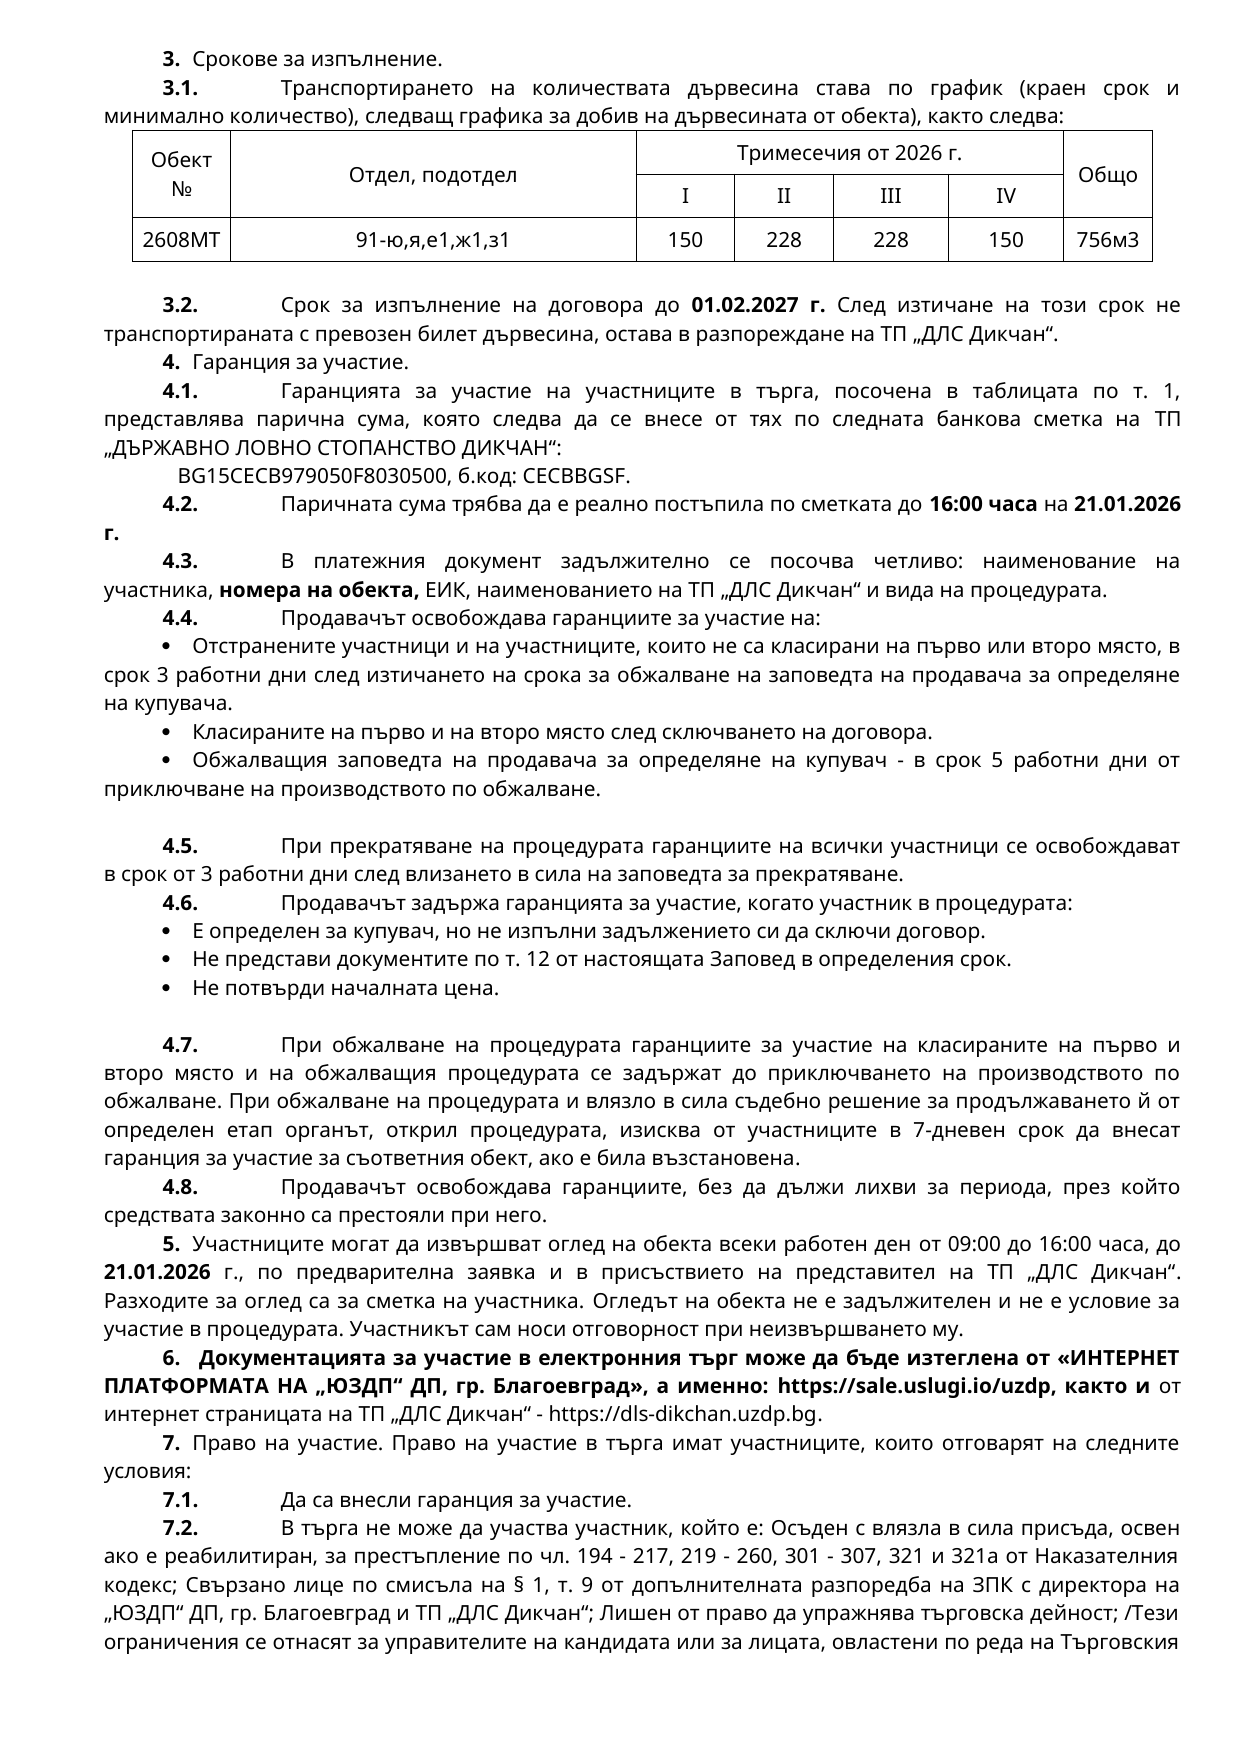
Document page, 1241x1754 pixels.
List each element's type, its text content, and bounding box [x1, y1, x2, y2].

table_cell I [637, 175, 734, 217]
list BG15CECB979050F8030500, б.код: CECBBGSF. [103, 461, 1181, 489]
table_cell II [735, 175, 833, 217]
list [103, 1513, 1181, 1655]
list Продавачът задържа гаранцията за участие, когато участник в процедурата: [103, 888, 1181, 916]
table_header Общо [1064, 131, 1152, 217]
list Срокове за изпълнение. [103, 44, 1181, 73]
list Не потвърди началната цена. [103, 973, 1181, 1001]
table_cell III [834, 175, 948, 217]
list Класираните на първо и на второ място след сключването на договора. [103, 717, 1181, 745]
list Гаранция за участие. [103, 347, 1181, 376]
table_header Обект № [133, 131, 230, 217]
table_cell IV [949, 175, 1063, 217]
list Гаранцията за участие на участниците в търга, посочена в таблицата по т. 1, представлява парична сума, която следва да се внесе от тях по следната банкова сметка на ТП „ДЪРЖАВНО ЛОВНО СТОПАНСТВО ДИКЧАН“: [103, 376, 1181, 461]
list Документацията за участие в електронния търг може да бъде изтеглена от «ИНТЕРНЕТ ПЛАТФОРМАТА НА „ЮЗДП“ ДП, гр. Благоевград», а именно: https://sale.uslugi.io/uzdp, както и от интернет страницата на ТП „ДЛС Дикчан“ - https://dls-dikchan.uzdp.bg. [103, 1343, 1181, 1428]
list При прекратяване на процедурата гаранциите на всички участници се освобождават в срок от 3 работни дни след влизането в сила на заповедта за прекратяване. [103, 831, 1181, 888]
list Продавачът освобождава гаранциите, без да дължи лихви за периода, през който средствата законно са престояли при него. [103, 1172, 1181, 1229]
list При обжалване на процедурата гаранциите за участие на класираните на първо и второ място и на обжалващия процедурата се задържат до приключването на производството по обжалване. При обжалване на процедурата и влязло в сила съдебно решение за продължаването й от определен етап органът, открил процедурата, изисква от участниците в 7-дневен срок да внесат гаранция за участие за съответния обект, ако е била възстановена. [103, 1030, 1181, 1172]
table_cell 2608МТ [133, 218, 230, 261]
list Участниците могат да извършват оглед на обекта всеки работен ден от 09:00 до 16:00 часа, до 21.01.2026 г., по предварителна заявка и в присъствието на представител на ТП „ДЛС Дикчан“. Разходите за оглед са за сметка на участника. Огледът на обекта не е задължителен и не е условие за участие в процедурата. Участникът сам носи отговорност при неизвършването му. [103, 1229, 1181, 1343]
list Право на участие. Право на участие в търга имат участниците, които отговарят на следните условия: [103, 1428, 1181, 1485]
table_header Тримесечия от 2026 г. [637, 131, 1063, 173]
table_header Отдел, подотдел [231, 131, 636, 217]
list Е определен за купувач, но не изпълни задължението си да сключи договор. [103, 916, 1181, 944]
table_cell 228 [735, 218, 833, 261]
list Отстранените участници и на участниците, които не са класирани на първо или второ място, в срок 3 работни дни след изтичането на срока за обжалване на заповедта на продавача за определяне на купувача. [103, 632, 1181, 717]
table_cell 150 [637, 218, 734, 261]
table_cell 150 [949, 218, 1063, 261]
table_cell 756м3 [1064, 218, 1152, 261]
list Не представи документите по т. 12 от настоящата Заповед в определения срок. [103, 944, 1181, 973]
table_cell 228 [834, 218, 948, 261]
list Срок за изпълнение на договора до 01.02.2027 г. След изтичане на този срок не транспортираната с превозен билет дървесина, остава в разпореждане на ТП „ДЛС Дикчан“. [103, 290, 1181, 347]
list Продавачът освобождава гаранциите за участие на: [103, 603, 1181, 632]
list Паричната сума трябва да е реално постъпила по сметката до 16:00 часа на 21.01.2026 г. [103, 489, 1181, 546]
list Да са внесли гаранция за участие. [103, 1485, 1181, 1513]
list Транспортирането на количествата дървесина става по график (краен срок и минимално количество), следващ графика за добив на дървесината от обекта), както следва: [103, 73, 1181, 130]
list Обжалващия заповедта на продавача за определяне на купувач - в срок 5 работни дни от приключване на производството по обжалване. [103, 745, 1181, 802]
list В платежния документ задължително се посочва четливо: наименование на участника, номера на обекта, ЕИК, наименованието на ТП „ДЛС Дикчан“ и вида на процедурата. [103, 546, 1181, 603]
table_cell 91-ю,я,е1,ж1,з1 [231, 218, 636, 261]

==================================================

Each line of the data should be quoted exactly, with pictures left out.

Document page, 1241x1754 pixels.
List each element's type, its text content, and bounding box [x1, y1, x2, y2].

table_cell I [637, 175, 734, 217]
list BG15CECB979050F8030500, б.код: CECBBGSF. [103, 461, 1181, 489]
table_cell II [735, 175, 833, 217]
list [103, 1513, 1181, 1655]
list Продавачът задържа гаранцията за участие, когато участник в процедурата: [103, 888, 1181, 916]
table_header Общо [1064, 131, 1152, 217]
list Срокове за изпълнение. [103, 44, 1181, 73]
list Не потвърди началната цена. [103, 973, 1181, 1001]
table_cell III [834, 175, 948, 217]
list Класираните на първо и на второ място след сключването на договора. [103, 717, 1181, 745]
list Гаранция за участие. [103, 347, 1181, 376]
table_header Обект № [133, 131, 230, 217]
table_cell IV [949, 175, 1063, 217]
list Гаранцията за участие на участниците в търга, посочена в таблицата по т. 1, представлява парична сума, която следва да се внесе от тях по следната банкова сметка на ТП „ДЪРЖАВНО ЛОВНО СТОПАНСТВО ДИКЧАН“: [103, 376, 1181, 461]
list Документацията за участие в електронния търг може да бъде изтеглена от «ИНТЕРНЕТ ПЛАТФОРМАТА НА „ЮЗДП“ ДП, гр. Благоевград», а именно: https://sale.uslugi.io/uzdp, както и от интернет страницата на ТП „ДЛС Дикчан“ - https://dls-dikchan.uzdp.bg. [103, 1343, 1181, 1428]
list При прекратяване на процедурата гаранциите на всички участници се освобождават в срок от 3 работни дни след влизането в сила на заповедта за прекратяване. [103, 831, 1181, 888]
list Продавачът освобождава гаранциите, без да дължи лихви за периода, през който средствата законно са престояли при него. [103, 1172, 1181, 1229]
list При обжалване на процедурата гаранциите за участие на класираните на първо и второ място и на обжалващия процедурата се задържат до приключването на производството по обжалване. При обжалване на процедурата и влязло в сила съдебно решение за продължаването й от определен етап органът, открил процедурата, изисква от участниците в 7-дневен срок да внесат гаранция за участие за съответния обект, ако е била възстановена. [103, 1030, 1181, 1172]
table_cell 2608МТ [133, 218, 230, 261]
list Участниците могат да извършват оглед на обекта всеки работен ден от 09:00 до 16:00 часа, до 21.01.2026 г., по предварителна заявка и в присъствието на представител на ТП „ДЛС Дикчан“. Разходите за оглед са за сметка на участника. Огледът на обекта не е задължителен и не е условие за участие в процедурата. Участникът сам носи отговорност при неизвършването му. [103, 1229, 1181, 1343]
list Право на участие. Право на участие в търга имат участниците, които отговарят на следните условия: [103, 1428, 1181, 1485]
table_header Тримесечия от 2026 г. [637, 131, 1063, 173]
table_header Отдел, подотдел [231, 131, 636, 217]
list Е определен за купувач, но не изпълни задължението си да сключи договор. [103, 916, 1181, 944]
table_cell 228 [735, 218, 833, 261]
list Отстранените участници и на участниците, които не са класирани на първо или второ място, в срок 3 работни дни след изтичането на срока за обжалване на заповедта на продавача за определяне на купувача. [103, 632, 1181, 717]
table_cell 150 [637, 218, 734, 261]
table_cell 150 [949, 218, 1063, 261]
table_cell 756м3 [1064, 218, 1152, 261]
list Не представи документите по т. 12 от настоящата Заповед в определения срок. [103, 944, 1181, 973]
table_cell 228 [834, 218, 948, 261]
list Срок за изпълнение на договора до 01.02.2027 г. След изтичане на този срок не транспортираната с превозен билет дървесина, остава в разпореждане на ТП „ДЛС Дикчан“. [103, 290, 1181, 347]
list Продавачът освобождава гаранциите за участие на: [103, 603, 1181, 632]
list Паричната сума трябва да е реално постъпила по сметката до 16:00 часа на 21.01.2026 г. [103, 489, 1181, 546]
list Да са внесли гаранция за участие. [103, 1485, 1181, 1513]
list Транспортирането на количествата дървесина става по график (краен срок и минимално количество), следващ графика за добив на дървесината от обекта), както следва: [103, 73, 1181, 130]
list Обжалващия заповедта на продавача за определяне на купувач - в срок 5 работни дни от приключване на производството по обжалване. [103, 745, 1181, 802]
list В платежния документ задължително се посочва четливо: наименование на участника, номера на обекта, ЕИК, наименованието на ТП „ДЛС Дикчан“ и вида на процедурата. [103, 546, 1181, 603]
table_cell 91-ю,я,е1,ж1,з1 [231, 218, 636, 261]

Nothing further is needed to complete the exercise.